En? Genieten jullie ook zo van je vakantie en het heerlijke weer? Voor ik op (een zeer welverdiende) vakantie ging schreef ik een gastblog voor www.wondervol.nl. Misschien heb je het al gelezen, anders is hier de link. Ik vond het heel leuk om te doen en ik wilde jullie wel eens vertellen waarom ik blog. Ik geniet nog even verder van mijn vakantie maar ik ben snel weer terug mét een heel leuk nieuwtje 🙂 Tot snel!
Love Els x
So, are you enjoying your holidays and the great weather? Before I went on my (well deserved) holiday I wrote a guestblog on www.wondervol.nl. It’s in dutch but I tried to translate it for you and you can read it below. I enjoyed doing it and to finally tell you the reason why I blog. I’m off to enjoy my vacation for a bit more but I’ll be back soon. And with some exciting news…!
Love Els x
Hi, my name is Els, graphic designer and plussize fashion blogger on xl Fashionfile. Okay, I thought about it for a long time if I should write a guestblog yes or no. And if I would write one, what would it be about? About how I became a size EU52? About the horror of dieting? Nah, that’s not me… I’m sure there’s a reason for me being plus size but I’m a positive person so I would write about dealing with being plus size and how I share this on my blog.
Do I wish to be thinner? Yes, if I’m totaly honest, two sizes down would be nice. But it is what it is and so I have to deal with it.
Making my own clothing
I love fashion, always have and always will. In my early years I already had a solid idea how I should look. When I still was in school, there was no money to buy that fancy expensive pants. So I learned myself to coop with this problem and how to make clothes and be creative about styling. Being creative comes in handy when you have a size plus. I don’t make my own clothes that much anymore because there is a lot of cute stuff outthere. But it’s still not enough…
Plussize corner in the back of the store
My ideal would be to walk into a store and be able to buy the same fashionable clothing as my non-plus size girlfriend. And in the same department, not in plus size section back in the corner of the store. But that’s not happened yet, and if it will ever be so? I don’t know…
Since October 2010 I blog about plus size fashion. At first I carefully wrote some articles but soon I posted outfits of myself. Now I almost exclusively post outfits of myself. Why do I do that? Not because I like to take my picture (not really!) And certainly not because I have model ambitions. But I’m a girl on a mission: I want to inspire plus size women and show that dressing yourself can be so much fun. Maybe my style isn’t always your taste but it gives you an idea how it can be done, show yourself and be proud of your body. It is what it is and you have to live with that body.
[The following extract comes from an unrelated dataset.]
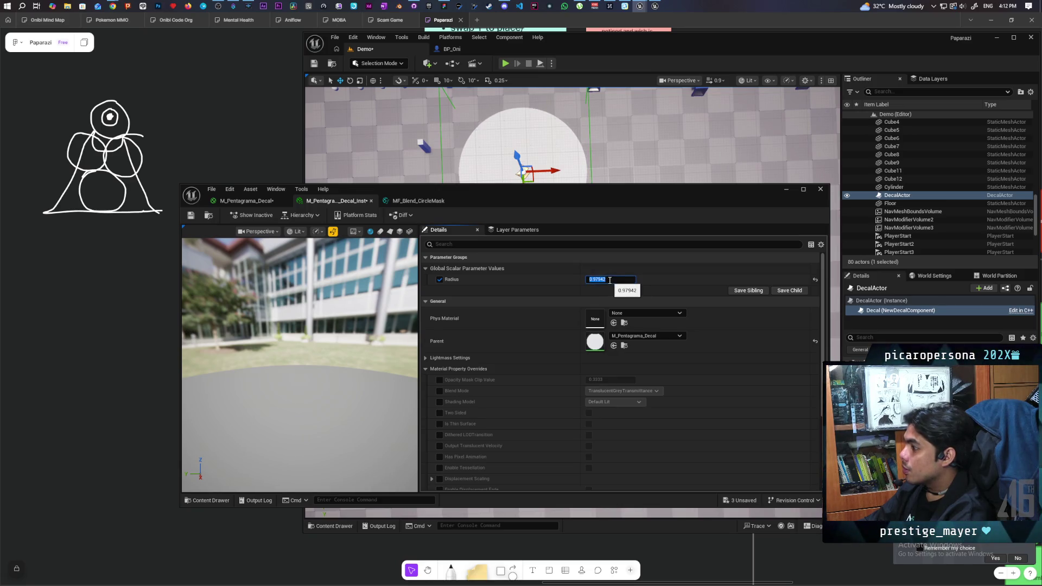
click(620, 280)
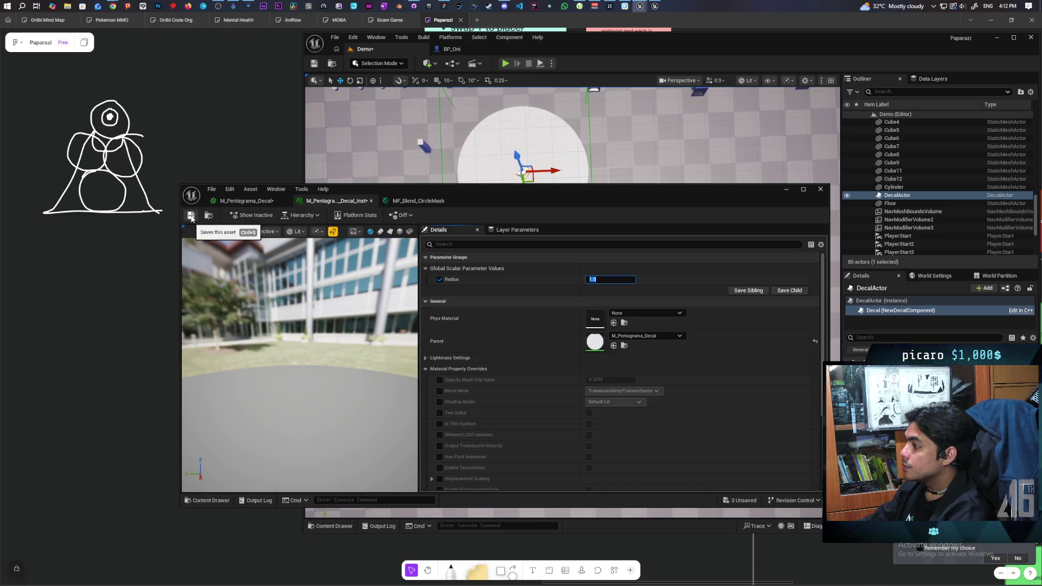
click(190, 218)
Of course, sometimes I’m insecure about certain things in terms of my body, but I think every woman is familiar with that feeling. Plus size or straight size, we all have our ‘things’. For me: my chubby legs, you wouldn’t see me wearing a short skirt or shorts. But with opaque tights I sometimes overcome my insecurities and wear them anyway.
I often get compliments (of complete strangers as well): ‘you look so great’. In itself a compliment (always nice) but I sense there is always a kind of astonishment. As if fat people can not look nice or fashionable. Of course they can, why not? “We” can do that just as well as straight size women. But … and here it comes … I think many plus size women do not want to. Afraid to stand out, because they are all so big, that idea.
Afraid to stand out
Last week I read a comment on a photo on Facebook of someone (it was a comment on an outfit) and she said: “Yes, I like that print but not on my big body.” I commented back that a print is just flattering for a plus size woman! But what they really meant to say was: “I’m already big and with a print like that I stand out and people notice me”. Afraid to stand out. And I swear that this is not the only plus size woman who thinks like that. Too bad right? It’s a shame woman think like that. Why shouldn’t I notice you? Are you less than your straight size colleague or friend because you happen to be bigger? Really? Well, come on! You’re worth it, let people know you exist, show them it is possible! And then maybe I’m not surprised when I get a compliment. I really wish for that.